◆ Исходный текст
──────
Взамен за эти удобства и обещания он должен подписать последнее обязательство – опубликовать на страницах «Правды» признание: Почему я признал советскую впасть. Он идет на все. Даже сам проявляет инициативу: пишет письма друзьям-эмигрантам, убеждая их поверить большевикам и вернуться в Россию, где их ждет прощение. Для бывших соратников Савинкова это шок. Тесно связанный с ним Дмитрий Философов грубо ответит ему: «Вы человек, конченный морально и политически (…). Для меня Вы – мертвый лев. А с тем псом, который теперь живет в России, не хочу и не могу иметь ничего общего». В Варшаве, где Савинков воспитывался и где покоится прах его отца, легендарного эсера станут называть «трупом контрреволюции».

6 мая 1925 года исстрадавшийся Савинков по наущению присматривающего за ним чекиста-эсера Василия Сперанского пишет письмо Дзержинскому:

Когда меня арестовали, я был уверен, что у меня два выхода: первый казался мне почти неизбежным – меня поставят к стенке. Второй – что мне поверят, а если поверят, то дадут работу. Третий выход – т. е. лишение свободы – я исключал (…). Обращаюсь к Вам, гражданин Дзержинский, если верите мне, то освободите меня и дайте мне какую-нибудь работу. Любую, пусть даже самую несущественную482.

Он ожидает ответа почти сутки и получает его через одного из чекистов, который сообщает ему, что говорить о свободе еще рано.

Поздним вечером 7 мая Савинков выбрасывается из окна кабинета Романа Пиляра и разбивается о бетон двора483. Дзержинский, когда ему доложили о смерти эсера, впал в бешенство. «Савинков остался верен себе. Он вел грязную, путанную, авантюристическую жизнь, так же ее и закончил»484 – именно так он, говорят, выразился. Говорят, так как этот рассказ передавался из уст в уста. Ежи Лонтка в Кровавом апостоле пишет: «Для фанатика, Железного Феликса, внезапная перемена Савинкова после ареста была, скорее всего, признаком слабости, свидетельством предательства своих идей, за которые здесь, в России, гибли его люди»485.
──────
◆ Извлечённые данные

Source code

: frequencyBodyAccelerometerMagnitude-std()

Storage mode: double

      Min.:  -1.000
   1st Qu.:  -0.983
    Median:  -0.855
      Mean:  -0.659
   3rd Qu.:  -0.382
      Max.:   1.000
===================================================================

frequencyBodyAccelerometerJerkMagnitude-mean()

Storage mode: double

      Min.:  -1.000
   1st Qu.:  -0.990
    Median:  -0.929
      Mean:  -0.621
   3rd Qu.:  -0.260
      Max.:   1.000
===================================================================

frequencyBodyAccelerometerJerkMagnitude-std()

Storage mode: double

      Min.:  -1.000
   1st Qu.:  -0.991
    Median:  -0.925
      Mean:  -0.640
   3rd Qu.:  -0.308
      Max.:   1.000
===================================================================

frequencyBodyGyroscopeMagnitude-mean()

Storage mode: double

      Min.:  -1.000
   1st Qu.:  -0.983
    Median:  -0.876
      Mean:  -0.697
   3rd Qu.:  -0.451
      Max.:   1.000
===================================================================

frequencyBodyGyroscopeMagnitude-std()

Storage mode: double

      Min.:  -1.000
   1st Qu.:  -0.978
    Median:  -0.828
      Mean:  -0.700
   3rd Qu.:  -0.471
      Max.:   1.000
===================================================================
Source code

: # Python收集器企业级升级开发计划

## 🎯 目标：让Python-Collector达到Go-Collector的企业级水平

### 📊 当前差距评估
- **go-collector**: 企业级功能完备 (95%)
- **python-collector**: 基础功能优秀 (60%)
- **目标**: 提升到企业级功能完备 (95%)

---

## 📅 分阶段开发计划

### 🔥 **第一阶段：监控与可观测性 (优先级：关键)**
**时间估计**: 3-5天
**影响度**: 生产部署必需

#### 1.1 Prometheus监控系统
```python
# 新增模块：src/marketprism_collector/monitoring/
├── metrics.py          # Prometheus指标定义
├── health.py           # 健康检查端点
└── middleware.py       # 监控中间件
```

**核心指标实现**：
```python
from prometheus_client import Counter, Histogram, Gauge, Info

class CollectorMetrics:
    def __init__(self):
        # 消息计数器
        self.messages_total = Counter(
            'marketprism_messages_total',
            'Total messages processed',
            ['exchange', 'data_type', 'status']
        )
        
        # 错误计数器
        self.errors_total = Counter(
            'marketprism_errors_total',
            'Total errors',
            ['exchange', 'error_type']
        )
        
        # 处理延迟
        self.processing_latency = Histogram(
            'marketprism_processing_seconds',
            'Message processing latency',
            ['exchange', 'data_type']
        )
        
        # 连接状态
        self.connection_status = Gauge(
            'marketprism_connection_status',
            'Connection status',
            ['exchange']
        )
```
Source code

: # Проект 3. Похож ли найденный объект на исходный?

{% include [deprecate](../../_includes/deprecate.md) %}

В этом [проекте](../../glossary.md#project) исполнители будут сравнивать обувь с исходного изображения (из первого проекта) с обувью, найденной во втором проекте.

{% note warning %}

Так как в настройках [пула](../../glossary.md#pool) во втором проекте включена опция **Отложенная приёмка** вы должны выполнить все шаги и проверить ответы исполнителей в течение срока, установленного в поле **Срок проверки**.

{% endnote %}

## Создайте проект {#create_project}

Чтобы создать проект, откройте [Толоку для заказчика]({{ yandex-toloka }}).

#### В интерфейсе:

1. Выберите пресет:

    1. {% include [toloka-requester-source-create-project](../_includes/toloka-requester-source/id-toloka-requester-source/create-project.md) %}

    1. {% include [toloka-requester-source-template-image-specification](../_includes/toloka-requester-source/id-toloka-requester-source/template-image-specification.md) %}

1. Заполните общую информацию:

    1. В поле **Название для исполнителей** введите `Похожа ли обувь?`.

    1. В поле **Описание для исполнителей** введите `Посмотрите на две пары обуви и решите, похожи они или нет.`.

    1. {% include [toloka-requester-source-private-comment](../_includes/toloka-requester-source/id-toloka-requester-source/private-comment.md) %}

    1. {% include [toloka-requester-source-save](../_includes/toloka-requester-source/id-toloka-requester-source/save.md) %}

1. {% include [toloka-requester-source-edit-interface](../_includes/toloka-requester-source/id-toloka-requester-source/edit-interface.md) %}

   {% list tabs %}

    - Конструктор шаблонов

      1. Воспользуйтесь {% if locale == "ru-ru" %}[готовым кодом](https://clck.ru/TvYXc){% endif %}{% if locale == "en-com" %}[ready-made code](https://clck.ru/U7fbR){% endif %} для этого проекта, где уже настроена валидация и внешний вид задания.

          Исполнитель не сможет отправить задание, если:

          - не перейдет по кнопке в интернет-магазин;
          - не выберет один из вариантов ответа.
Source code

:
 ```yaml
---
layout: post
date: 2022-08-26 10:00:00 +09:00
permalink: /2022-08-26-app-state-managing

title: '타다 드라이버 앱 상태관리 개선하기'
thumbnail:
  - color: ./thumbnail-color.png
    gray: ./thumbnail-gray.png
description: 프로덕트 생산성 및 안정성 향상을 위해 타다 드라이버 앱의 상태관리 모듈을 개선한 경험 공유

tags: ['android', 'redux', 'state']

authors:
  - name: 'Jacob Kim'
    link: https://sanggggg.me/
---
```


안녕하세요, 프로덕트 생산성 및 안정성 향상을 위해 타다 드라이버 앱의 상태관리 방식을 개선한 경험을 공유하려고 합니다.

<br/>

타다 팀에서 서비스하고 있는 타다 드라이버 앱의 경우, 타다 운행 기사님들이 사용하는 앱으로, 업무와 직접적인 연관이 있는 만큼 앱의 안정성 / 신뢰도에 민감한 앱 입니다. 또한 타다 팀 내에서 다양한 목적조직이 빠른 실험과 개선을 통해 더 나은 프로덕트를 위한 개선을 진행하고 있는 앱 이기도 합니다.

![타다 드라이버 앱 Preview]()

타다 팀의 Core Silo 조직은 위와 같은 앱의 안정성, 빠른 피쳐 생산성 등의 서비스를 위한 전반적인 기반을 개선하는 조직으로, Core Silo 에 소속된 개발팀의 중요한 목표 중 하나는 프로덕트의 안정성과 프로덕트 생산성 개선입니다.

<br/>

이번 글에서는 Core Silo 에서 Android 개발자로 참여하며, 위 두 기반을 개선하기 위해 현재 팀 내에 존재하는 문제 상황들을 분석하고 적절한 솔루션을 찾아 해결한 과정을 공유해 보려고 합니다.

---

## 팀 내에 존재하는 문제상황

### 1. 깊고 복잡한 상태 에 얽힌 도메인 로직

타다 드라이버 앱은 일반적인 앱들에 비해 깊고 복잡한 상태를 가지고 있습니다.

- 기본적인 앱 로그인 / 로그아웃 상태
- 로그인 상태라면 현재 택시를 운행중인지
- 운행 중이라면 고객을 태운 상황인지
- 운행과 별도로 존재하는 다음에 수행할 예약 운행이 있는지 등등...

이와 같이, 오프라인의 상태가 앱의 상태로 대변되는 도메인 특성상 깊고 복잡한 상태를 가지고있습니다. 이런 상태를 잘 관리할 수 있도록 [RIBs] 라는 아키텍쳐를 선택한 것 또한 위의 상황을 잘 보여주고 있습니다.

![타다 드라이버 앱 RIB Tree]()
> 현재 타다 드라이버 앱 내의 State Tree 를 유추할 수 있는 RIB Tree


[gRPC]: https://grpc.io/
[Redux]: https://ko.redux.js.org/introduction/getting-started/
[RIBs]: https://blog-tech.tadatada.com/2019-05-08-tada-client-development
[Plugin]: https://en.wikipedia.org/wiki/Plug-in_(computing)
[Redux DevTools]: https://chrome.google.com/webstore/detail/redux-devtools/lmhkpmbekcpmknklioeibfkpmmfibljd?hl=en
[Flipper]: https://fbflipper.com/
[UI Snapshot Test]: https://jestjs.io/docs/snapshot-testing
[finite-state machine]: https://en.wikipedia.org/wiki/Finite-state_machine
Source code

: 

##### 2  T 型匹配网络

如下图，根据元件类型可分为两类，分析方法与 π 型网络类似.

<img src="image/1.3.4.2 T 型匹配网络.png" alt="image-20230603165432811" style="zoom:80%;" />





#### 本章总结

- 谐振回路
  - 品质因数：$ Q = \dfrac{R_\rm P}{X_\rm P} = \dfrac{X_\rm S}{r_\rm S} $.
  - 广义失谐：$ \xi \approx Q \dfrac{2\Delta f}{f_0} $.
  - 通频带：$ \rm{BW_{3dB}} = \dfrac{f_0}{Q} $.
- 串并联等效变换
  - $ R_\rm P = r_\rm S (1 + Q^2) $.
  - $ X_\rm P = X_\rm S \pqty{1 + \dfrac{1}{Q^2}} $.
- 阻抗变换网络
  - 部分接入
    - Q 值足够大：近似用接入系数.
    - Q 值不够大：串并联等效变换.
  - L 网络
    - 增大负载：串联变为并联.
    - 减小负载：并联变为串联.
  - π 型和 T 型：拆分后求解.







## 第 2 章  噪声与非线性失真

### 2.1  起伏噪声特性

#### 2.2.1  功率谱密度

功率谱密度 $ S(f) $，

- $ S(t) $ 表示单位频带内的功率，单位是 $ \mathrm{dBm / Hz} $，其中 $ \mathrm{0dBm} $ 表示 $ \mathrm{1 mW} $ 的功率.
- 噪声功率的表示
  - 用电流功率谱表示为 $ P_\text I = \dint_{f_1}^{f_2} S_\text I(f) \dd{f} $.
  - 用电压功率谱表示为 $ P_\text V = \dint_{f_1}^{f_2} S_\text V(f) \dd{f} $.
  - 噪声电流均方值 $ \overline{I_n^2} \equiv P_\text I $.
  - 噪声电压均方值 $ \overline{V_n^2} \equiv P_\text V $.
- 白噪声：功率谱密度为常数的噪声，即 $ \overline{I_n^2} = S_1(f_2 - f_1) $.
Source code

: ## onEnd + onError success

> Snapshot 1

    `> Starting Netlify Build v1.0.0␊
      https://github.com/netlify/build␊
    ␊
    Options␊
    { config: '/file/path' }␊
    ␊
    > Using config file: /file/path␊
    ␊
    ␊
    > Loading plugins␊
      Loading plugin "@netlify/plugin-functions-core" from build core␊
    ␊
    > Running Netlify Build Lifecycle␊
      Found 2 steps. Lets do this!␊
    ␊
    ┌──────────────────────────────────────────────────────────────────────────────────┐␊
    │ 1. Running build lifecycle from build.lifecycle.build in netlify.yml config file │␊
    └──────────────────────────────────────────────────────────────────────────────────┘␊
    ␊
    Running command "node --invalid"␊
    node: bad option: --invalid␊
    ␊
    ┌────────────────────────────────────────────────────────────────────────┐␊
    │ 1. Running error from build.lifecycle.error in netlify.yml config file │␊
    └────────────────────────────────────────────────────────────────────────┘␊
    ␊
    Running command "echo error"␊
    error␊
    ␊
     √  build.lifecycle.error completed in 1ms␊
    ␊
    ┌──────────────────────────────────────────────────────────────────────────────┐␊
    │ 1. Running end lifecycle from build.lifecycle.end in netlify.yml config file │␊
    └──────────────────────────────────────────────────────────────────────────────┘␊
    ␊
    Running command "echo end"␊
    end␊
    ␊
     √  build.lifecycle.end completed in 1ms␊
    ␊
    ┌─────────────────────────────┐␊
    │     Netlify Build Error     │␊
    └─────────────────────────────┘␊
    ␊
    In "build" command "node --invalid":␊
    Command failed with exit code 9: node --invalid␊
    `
──────
◆ Задания и упражнения
- a) Укажите по отрывку о Савинкове, из окна чьего кабинета он выбросился поздним вечером 7 мая.
- b) Выпишите из отрывка о Савинкове без изменений фрагмент, который открывается словами «Когда меня арестовали, я» и завершается словами «даже самую несущественную482.».

◆ Ответы к заданиям
- a) Из окна кабинета Романа Пиляра.

- b)
Когда меня арестовали, я был уверен, что у меня два выхода: первый казался мне почти неизбежным – меня поставят к стенке. Второй – что мне поверят, а если поверят, то дадут работу. Третий выход – т. е. лишение свободы – я исключал (…). Обращаюсь к Вам, гражданин Дзержинский, если верите мне, то освободите меня и дайте мне какую-нибудь работу. Любую, пусть даже самую несущественную482.